The given problem asks to solve the equation $x^2 = 18$ and write the solutions using the $\pm$ notation when appropriate.

Step-by-step solution:

1. Start with the equation:
   $x^2 = 18$

2. Take the square root of both sides:
   $x = \pm \sqrt{18}$

3. Simplify $\sqrt{18}$:
   $\sqrt{18} = \sqrt{9 \times 2} = 3\sqrt{2}$

4. The solution is:
   $x = \pm 3\sqrt{2}$

So the correct answer is $x = \pm 3\sqrt{2}$.

None of the options exactly match this form, but the solution should be expressed with the $\pm$ notation, so the correct interpretation would be that the solution uses $\pm$ with $\sqrt{18}$ simplified to $3\sqrt{2}$.

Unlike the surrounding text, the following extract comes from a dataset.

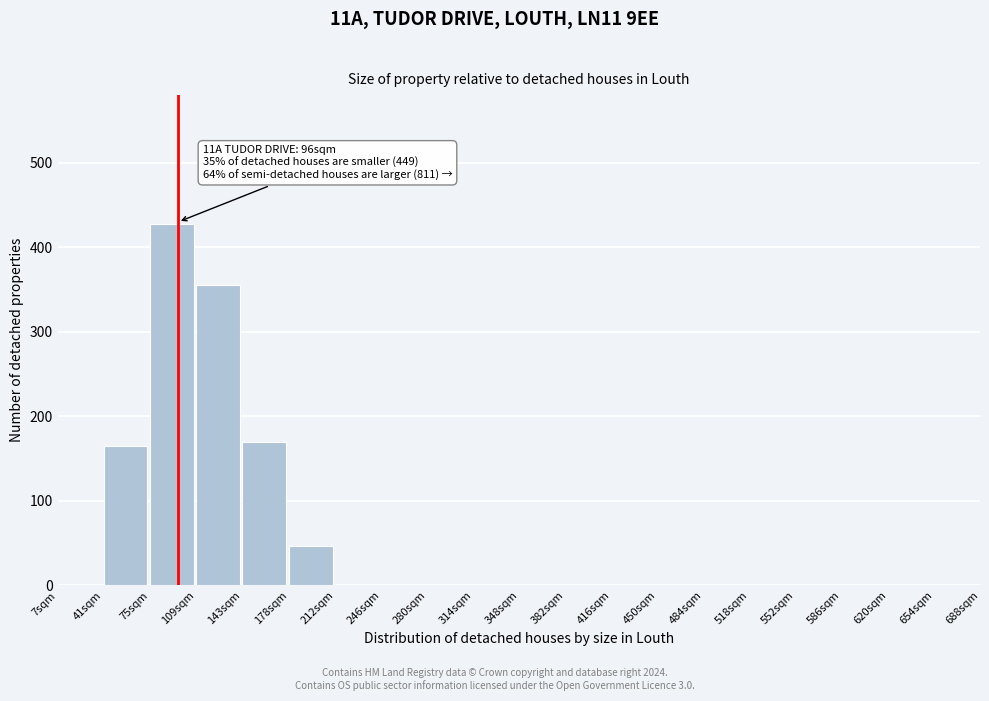

Reading left to right, list all the values displayed in this chart.

7sqm=0	41sqm=165	75sqm=428	109sqm=355	143sqm=170	178sqm=47	212sqm=0	246sqm=0	280sqm=0	314sqm=0	348sqm=0	382sqm=0	416sqm=0	450sqm=0	484sqm=0	518sqm=0	552sqm=0	586sqm=0	620sqm=0	654sqm=0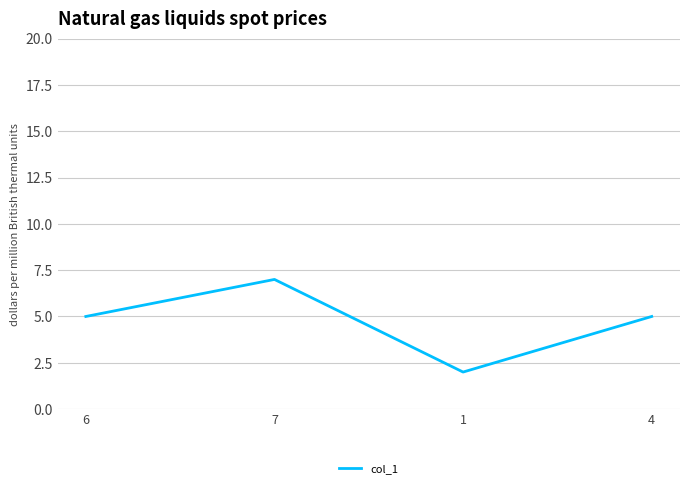

Reading left to right, what are all the values shown in this chart?

5	7	2	5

Would you like more details on this?

Here are 5 related questions to deepen your understanding:

1. What is the process of simplifying square roots?
2. How do you handle square roots in quadratic equations?
3. What is the significance of the $\pm$ symbol in solutions?
4. Can all quadratic equations be solved using square roots?
5. How do you determine if a solution has no real solutions?

Tip: Always check if the square root can be simplified further by factoring out perfect squares.